Even though the recent advancement increases the overall efficiency of rechargeable Zn-air batteries, precise advancement in engineering and materials are needed immediately. Above all, low-cost high-performance bifunctional catalysts are still needed to be improved. Researchers suggest that carbon-based metal-free materials are a new way to achieve the target. Also, novel air cathode strategy is mandatory to reduce oxidation of carbon material. Growing bifunctional catalysts directly on corrosion-resistant carbon or metallic foams could provide the answers. In the meantime, in order to extend the lifetime of the battery, a reversible anode made of Zn with a dendrite formation or small shape change or when subjected to charging-discharging cycles is desirable. Procedures like chemical additives and surface modification are proven possible solutions. Moreover, electrolyte problems and battery design are still significant. Investigations on polymer separators and electrolytes like ionic liquid deserve better focus in future. Significantly, solid-state electrolytes are greatly needed for the flexible Zn-air battery, where attention is needed towards improving the interfacial properties of electrode-electrolyte for improved battery performance. Overall, Zn-air battery is a promising candidate that replaces Li-ion batteries to be used in EVs in the near future. Furthermore, newly proposed all-solid-state Zn-air batteries are hopeful candidates for flexible and portable applications, smart bracelets, and like skin-like electronic surfaces.

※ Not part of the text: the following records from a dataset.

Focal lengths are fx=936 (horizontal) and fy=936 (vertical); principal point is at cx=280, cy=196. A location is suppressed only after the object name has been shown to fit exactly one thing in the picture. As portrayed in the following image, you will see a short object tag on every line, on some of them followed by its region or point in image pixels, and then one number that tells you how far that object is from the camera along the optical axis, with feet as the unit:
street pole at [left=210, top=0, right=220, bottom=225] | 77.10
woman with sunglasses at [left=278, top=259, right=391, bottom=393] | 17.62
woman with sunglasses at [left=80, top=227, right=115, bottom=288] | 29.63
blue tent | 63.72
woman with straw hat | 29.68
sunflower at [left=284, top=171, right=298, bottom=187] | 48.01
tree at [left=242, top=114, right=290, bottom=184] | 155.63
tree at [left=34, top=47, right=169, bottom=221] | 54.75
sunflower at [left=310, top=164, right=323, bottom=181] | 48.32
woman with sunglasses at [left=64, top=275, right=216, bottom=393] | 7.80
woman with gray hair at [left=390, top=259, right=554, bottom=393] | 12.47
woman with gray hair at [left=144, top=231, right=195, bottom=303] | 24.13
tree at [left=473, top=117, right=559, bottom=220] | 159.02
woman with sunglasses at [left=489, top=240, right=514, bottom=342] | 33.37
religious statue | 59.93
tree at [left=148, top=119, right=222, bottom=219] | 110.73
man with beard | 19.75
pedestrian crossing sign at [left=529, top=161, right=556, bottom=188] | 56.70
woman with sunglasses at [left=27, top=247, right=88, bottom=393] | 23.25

In these batteries, zinc acts as a container as well as the anode. The MnO2/ CO2 mixture with an electrolyte is made wet and converted into small hallow (at center) cylindrical shapes. Then, the carbon rod is placed at the center, where it acts as a current collector. In order to attain the structural stability, the gases must be routed out, this can be done by carbon collector which is porous in nature. The partition is made up of cereal paste/treated absorbent Kraft paper (Figure 2.4).